Yahya al-Mutawakkil, who was killed in a road accident between Lahej and Aden on 13 January 2003, was a leading figure in the Yemen Arab Republic established after the 1962 revolution in north Yemen, and was to play an important role in the merger of North and South Yemen in 1990.

He was born in the mountain fastness of Shahara, north-west of Sana’a, into a well-known family of sayyids. A famous ancestor was the 17th-century Zaydi Imam al-Mutawakkil Isma’il, hence the family name of al-Mutawakkil. He went to school in Shahara and later in al-Mahabisha (overlooking the Red Sea plain of Tihama) before moving to Sana’a in 1956 to complete his education. In 1958 he entered the Air Force College, then commanded by Abdullah al-Sallal who was to become the country’s first republican president. After graduating in 1961 as Lieutenant (parachutist), Yahya was attached to the Military College, Sana’a, as an instructor. Meanwhile, he had joined the clandestine Free Officers Association, whose aim was to overthrow the Imam’s regime, and took part in the country’s first demonstration, organised against the arrest of a fellow Free Officer.
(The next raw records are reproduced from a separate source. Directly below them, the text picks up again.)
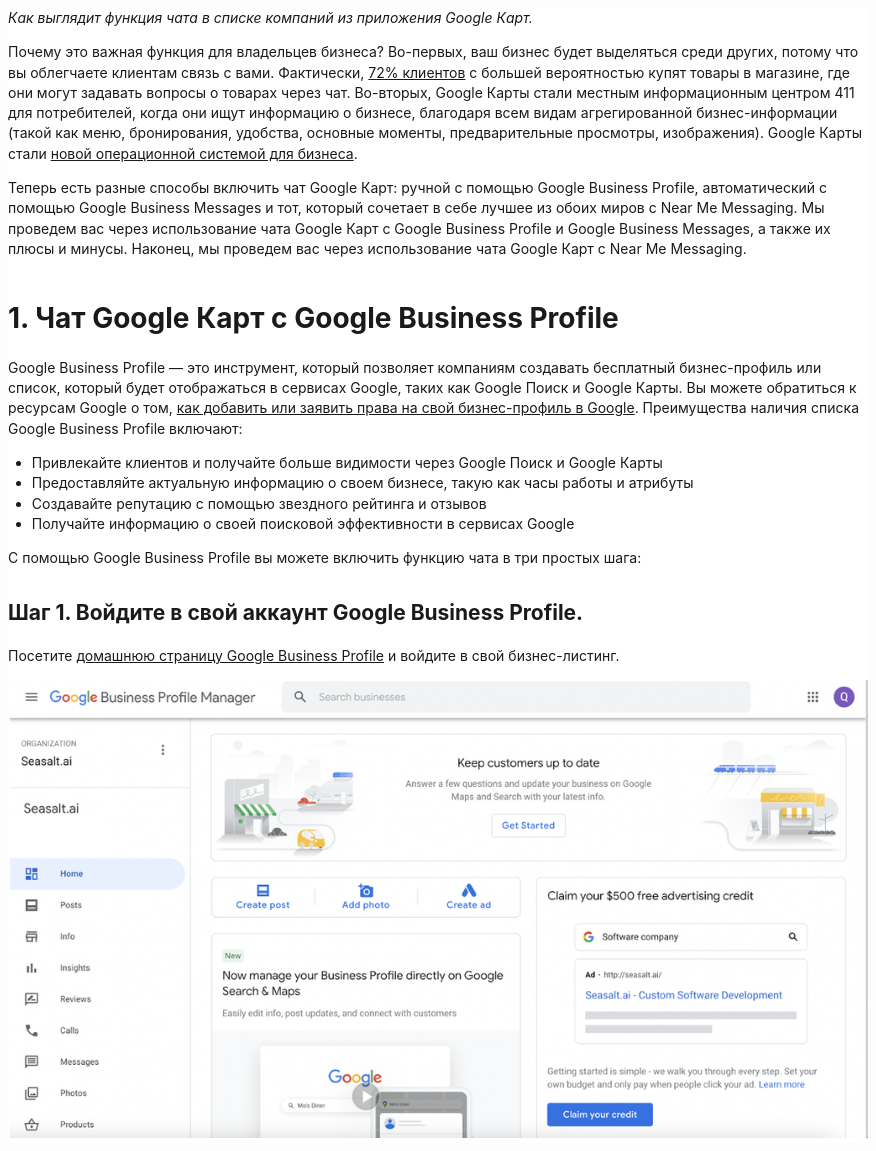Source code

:*Как выглядит функция чата в списке компаний из приложения Google Карт.*
</center>

Почему это важная функция для владельцев бизнеса? Во-первых, ваш бизнес будет выделяться среди других, потому что вы облегчаете клиентам связь с вами. Фактически, [72% клиентов](https://blog.avochato.com/index.php/2019/12/12/business-to-customer-communication-text-message-software) с большей вероятностью купят товары в магазине, где они могут задавать вопросы о товарах через чат. Во-вторых, Google Карты стали местным информационным центром 411 для потребителей, когда они ищут информацию о бизнесе, благодаря всем видам агрегированной бизнес-информации (такой как меню, бронирования, удобства, основные моменты, предварительные просмотры, изображения). Google Карты стали [новой операционной системой для бизнеса](/blog/11-google-maps-replaces-google-my-business/).


Теперь есть разные способы включить чат Google Карт: ручной с помощью Google Business Profile, автоматический с помощью Google Business Messages и тот, который сочетает в себе лучшее из обоих миров с Near Me Messaging. Мы проведем вас через использование чата Google Карт с Google Business Profile и Google Business Messages, а также их плюсы и минусы. Наконец, мы проведем вас через использование чата Google Карт с Near Me Messaging.

# 1. Чат Google Карт с Google Business Profile

Google Business Profile — это инструмент, который позволяет компаниям создавать бесплатный бизнес-профиль или список, который будет отображаться в сервисах Google, таких как Google Поиск и Google Карты. Вы можете обратиться к ресурсам Google о том, [как добавить или заявить права на свой бизнес-профиль в Google](https://support.google.com/business/answer/2911778?hl=ru&co=GENIE.Platform%3DDesktop). Преимущества наличия списка Google Business Profile включают:

- Привлекайте клиентов и получайте больше видимости через Google Поиск и Google Карты
- Предоставляйте актуальную информацию о своем бизнесе, такую как часы работы и атрибуты
- Создавайте репутацию с помощью звездного рейтинга и отзывов
- Получайте информацию о своей поисковой эффективности в сервисах Google

С помощью Google Business Profile вы можете включить функцию чата в три простых шага:

## Шаг 1. Войдите в свой аккаунт Google Business Profile.

Посетите [домашнюю страницу Google Business Profile](https://www.google.com/business/) и войдите в свой бизнес-листинг.

<center>
<img src="/images/blog/9-enable-chat-on-Google-Maps/GBP_manager_interface.png" alt="Страница Google Business Profile после входа владельца бизнеса"/>
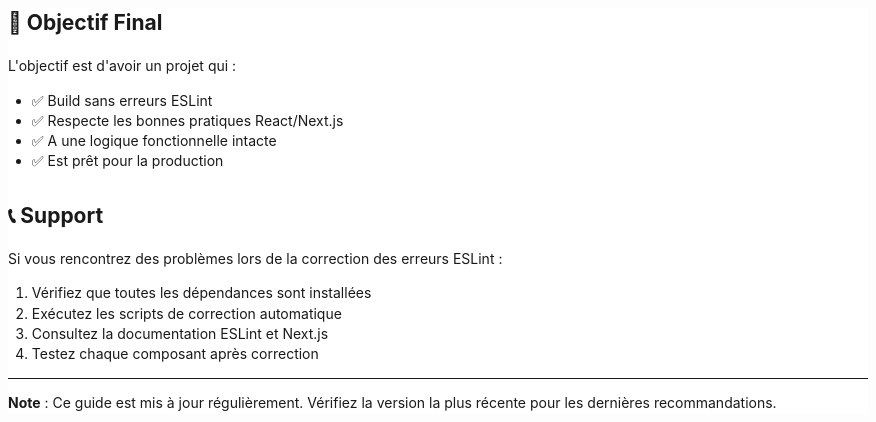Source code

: ## 🎯 Objectif Final

L'objectif est d'avoir un projet qui :
- ✅ Build sans erreurs ESLint
- ✅ Respecte les bonnes pratiques React/Next.js
- ✅ A une logique fonctionnelle intacte
- ✅ Est prêt pour la production

## 📞 Support

Si vous rencontrez des problèmes lors de la correction des erreurs ESLint :

1. Vérifiez que toutes les dépendances sont installées
2. Exécutez les scripts de correction automatique
3. Consultez la documentation ESLint et Next.js
4. Testez chaque composant après correction

---

**Note** : Ce guide est mis à jour régulièrement. Vérifiez la version la plus récente pour les dernières recommandations.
On the night of the revolution of 26 September 1962, al-Mutawakkil, then 19, joined a group of artillery officers in deploying cannon to the Khuzayma cemetery to shell the palace of Imam Muhammad al-Badr. In 1963, during the civil war between the Egyptian-backed republicans and the royalists, Yahya was severely wounded in an engagement in north-west Yemen and flown to Egypt for treatment. Unfit to return to the battle-zone, he was sent to the Soviet Union for higher military studies, and in 1965 was appointed Director-General of Military Training, Sana’a. He became associated with a group of prominent Yemeni republicans, led by Qadhi Abd al-Rahman al-Iryani, Ahmad Muhammad Nu’man and Hassan al-Amri, who opposed the pro-Egyptian policies of President Abdullah al-Sallal and Egyptian control of Yemeni affairs. When the group, including Yahya, visited Cairo in August 1966 to remonstrate with the Egyptian government, they were thrown into prison and not released until October 1967; Yahya later described this period of incarceration as ‘a kind of slow death’.
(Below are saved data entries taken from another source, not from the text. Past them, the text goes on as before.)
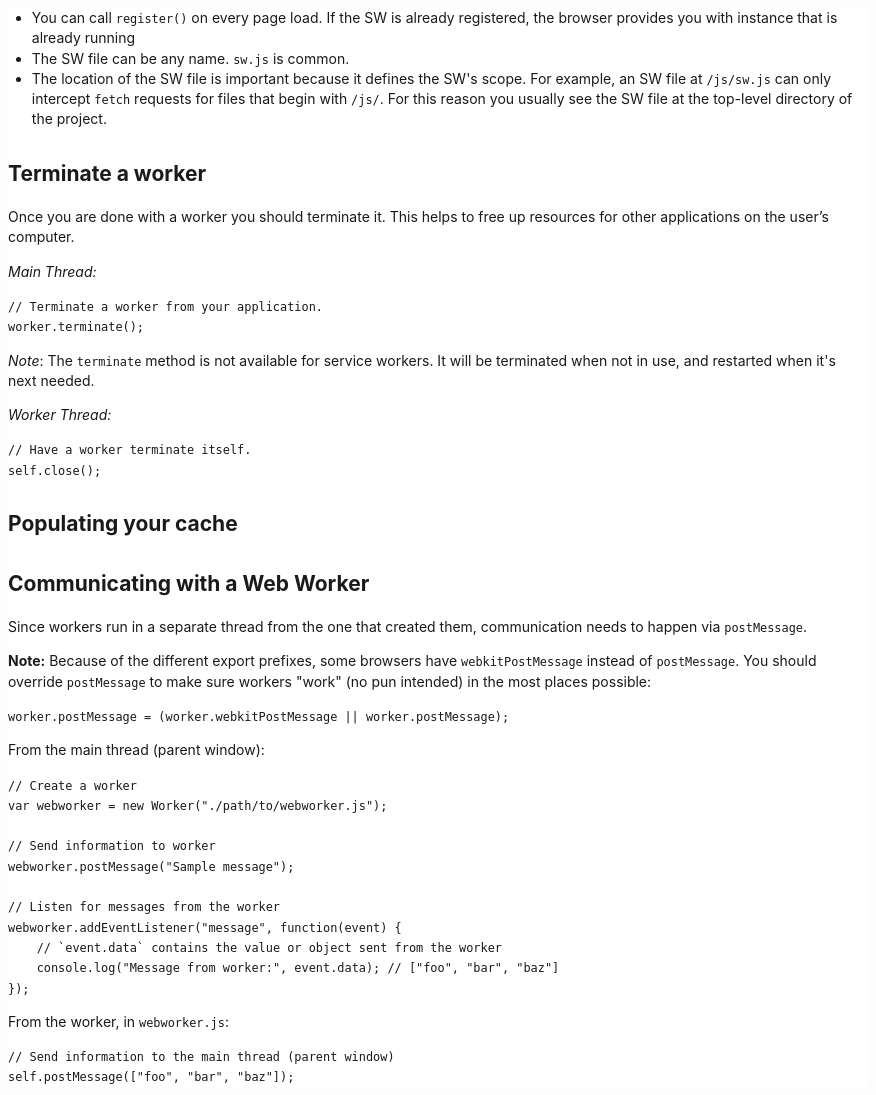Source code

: * You can call `register()` on every page load. If the SW is already registered, the browser provides you with instance that is already running 
* The SW file can be any name. `sw.js` is common. 
* The location of the SW file is important because it defines the SW's scope. For example, an SW file at `/js/sw.js` can only intercept `fetch` requests for files that begin with `/js/`. For this reason you usually see the SW file at the top-level directory of the project. 

## Terminate a worker
Once you are done with a worker you should terminate it. This helps to free up resources for other applications on the user’s computer.    



*Main Thread:*

    // Terminate a worker from your application.
    worker.terminate();

*Note*: The `terminate` method is not available for service workers. It will be terminated when not in use, and restarted when it's next needed.

*Worker Thread:*

    // Have a worker terminate itself.
    self.close();

## Populating your cache


## Communicating with a Web Worker
Since workers run in a separate thread from the one that created them, communication needs to happen via `postMessage`.

**Note:** Because of the different export prefixes, some browsers have `webkitPostMessage` instead of `postMessage`. You should override `postMessage` to make sure workers "work" (no pun intended) in the most places possible:

    worker.postMessage = (worker.webkitPostMessage || worker.postMessage);

From the main thread (parent window):

    // Create a worker
    var webworker = new Worker("./path/to/webworker.js");

    // Send information to worker
    webworker.postMessage("Sample message");

    // Listen for messages from the worker
    webworker.addEventListener("message", function(event) {
        // `event.data` contains the value or object sent from the worker
        console.log("Message from worker:", event.data); // ["foo", "bar", "baz"]
    });

From the worker, in `webworker.js`:

    // Send information to the main thread (parent window)
    self.postMessage(["foo", "bar", "baz"]);


  [1]: https://developer.mozilla.org/en-US/docs/Web/API/Service_Worker_API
Back in Yemen, he played a key part in the bloodless coup of 5 November 1967 which toppled the Sallal regime and installed al-Iryani as head of the Presidential Council. He was then appointed, in the rank of Brigadier-General, Deputy Commander of the Armed Forces with responsibility for finance and administration. Meanwhile, with Iryani, he worked unceasingly to set up the government of ‘national reconciliation’ which in 1970 brought an effective end to the civil war.

After a period in Cairo as ambassador, Yahya returned to Yemen following the June 1974 coup led by Ibrahim al-Hamdi. Appointed Minister of Interior, he banned detention without trial of political prisoners for more than 24 hours. In 1977 he served as ambassador in Washington and later in Paris. In 1985 he was made Governor of Ibb Province, and from 1993-1996 served once again as Minister of Interior. He worked hard to prevent the outbreak of civil war in 1994. The following year he was elected Assistant Secretary-General of the ruling General People’s Congress Party (GPC). Later, he was also appointed member of the Consultative Council, heading its political committee until his death.

Pragmatic and liberal in outlook, his personality and political skills won him widespread respect. Although a pillar of the ruling GPC, he maintained cordial relations with the Yemeni Socialist Party which had suffered severe setbacks in the mid-1990s. He is survived by his wife, the daughter of the eminent Zaydi scholar, Sayyid Muhammad al-Mansur, and two sons and one daughter. Another son, Ahmad, died in an accident last October.